Être Turc en Europe n’est pourtant pas si simple : tous les dix ans, lui et sa famille doivent faire renouveler leur permis de séjour. Auparavant la formalité était gratuite. Maintenant, il doit débourser environ 200 à 300 euros, pour obtenir le précieux sésame. Le document lui permet toutefois de circuler dans l’Union européenne, de résider en France et d’être entrepreneur au Luxembourg.

Selon lui, les événements actuels en Turquie, et les relations de celle-ci avec les pays d’Europe occidentale, hypothèquent pour longtemps les chances de son pays d’entrer dans l’UE.

Il opterait volontiers pour la nationalité française : mais certains de ses proches, résidant depuis plus longtemps que lui en France, en ont fait la mauvaise expérience : après avoir effectué toutes les démarches, et fourni tous les documents nécessaires, ils ont quand même essuyé un refus.

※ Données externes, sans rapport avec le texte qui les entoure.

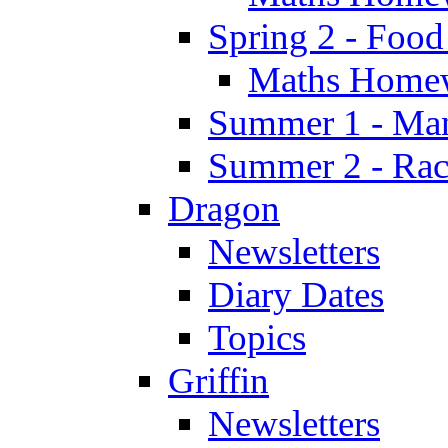
Spring 2 - Food
Maths Home
Summer 1 - Man
Summer 2 - Race
Dragon
Newsletters
Diary Dates
Topics
Griffin
Newsletters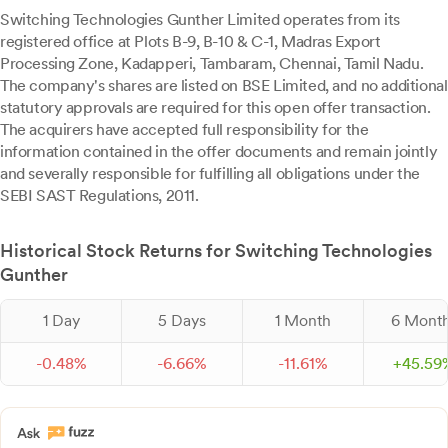
Switching Technologies Gunther Limited operates from its
registered office at Plots B-9, B-10 & C-1, Madras Export
Processing Zone, Kadapperi, Tambaram, Chennai, Tamil Nadu.
The company's shares are listed on BSE Limited, and no additional
statutory approvals are required for this open offer transaction.
The acquirers have accepted full responsibility for the
information contained in the offer documents and remain jointly
and severally responsible for fulfilling all obligations under the
SEBI SAST Regulations, 2011.
Historical Stock Returns for Switching Technologies
Gunther
1 Day
5 Days
1 Month
6 Mont
-
0.
48
%
-
6.
66
%
-
11.
61
%
+
45.
59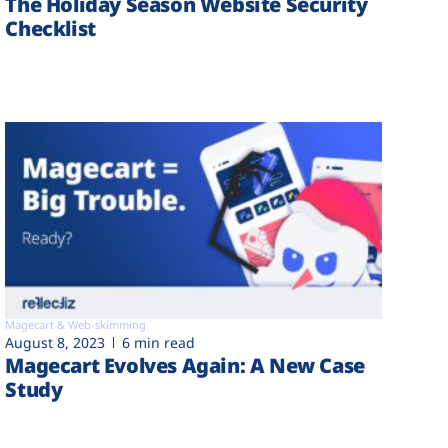
The Holiday Season Website Security
Checklist
Magecart & Web-skimming
August 8, 2023
6 min read
Magecart Evolves Again: A New Case
Study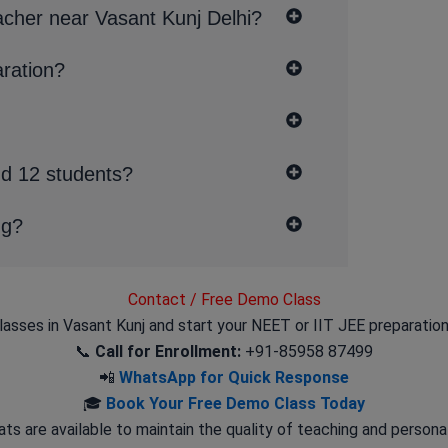
acher near Vasant Kunj Delhi?
aration?
nd 12 students?
ng?
Contact / Free Demo Class
lasses in Vasant Kunj and start your NEET or IIT JEE preparation
📞
Call for Enrollment:
+91-85958 87499
📲
WhatsApp for Quick Response
🎓
Book Your Free Demo Class Today
ts are available to maintain the quality of teaching and persona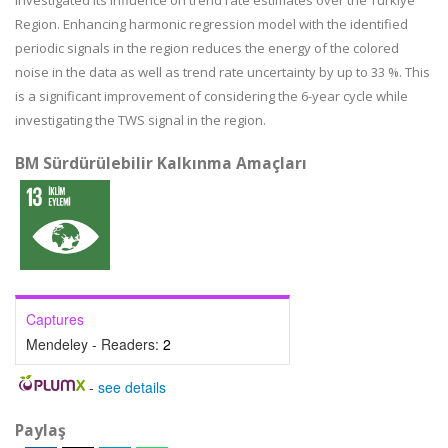
investigated its influence on trend rate estimates over the Türkiye
Region. Enhancing harmonic regression model with the identified
periodic signals in the region reduces the energy of the colored
noise in the data as well as trend rate uncertainty by up to 33 %. This
is a significant improvement of considering the 6-year cycle while
investigating the TWS signal in the region.
BM Sürdürülebilir Kalkınma Amaçları
Captures
Mendeley - Readers:
2
-
see details
Paylaş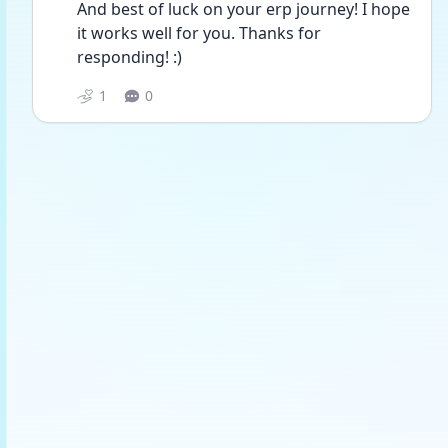
And best of luck on your erp journey! I hope 
it works well for you. Thanks for 
responding! :)
1
0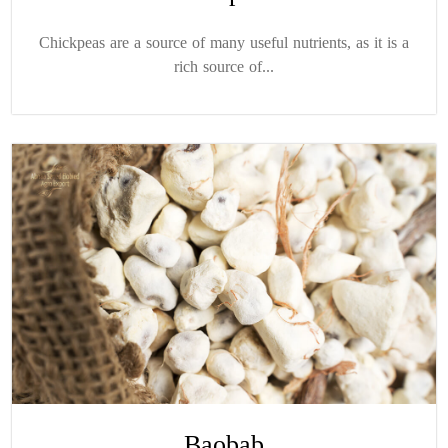
Chickpeas are a source of many useful nutrients, as it is a
rich source of...
Baobab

L’un d’entre eux a même décidé de prendre un avocat, pour faire valoir ses droits à la naturalisation, rapporte Murat. Moins d’un mois plus tard, il obtenait gain de cause. Malgré tout, ces déboires ne l’incitent pas à en faire la demande.

Retourner un jour au pays

D’autant que Murat envisage de retourner un jour au pays. Pour le soleil, mais pas que. En Turquie, il aurait un meilleur niveau de vie : “Surtout dans les grandes villes : un restaurateur gagne 30 à 40% de plus qu’au Luxembourg,” précise-t-il. “Tout est bien moins cher : les charges, les salaires, les loyers, les matières premières…“.

Avec un salaire minimum de 400 euros nets, contre 1.800 euros nets au Luxembourg, un salarié ne lui coûterait là-bas que 700 à 1.000 euros par mois, selon ses estimations. Les sandwiches se vendent entre 3,50 et 4 euros, contre 4,50 euros au Grand-Duché.

À Istanbul, un restaurant de kebab sert en moyenne environ 1.000 clients par jour, contre 300 à 400 ici. Là-bas, je travaillerais certes encore plus, mais je gagnerais aussi mieux ma vie,” indique-t-il.

Du rêve à sa réalisation, il y a cependant un grand pas. Il se donne encore 10 ans avant de quitter le Luxembourg : Le temps que ses deux fils terminent leur scolarité. Et si l’un d’eux souhaite rester au Grand-Duché, il espère bien que celui-ci prendra la succession du restaurant paternel.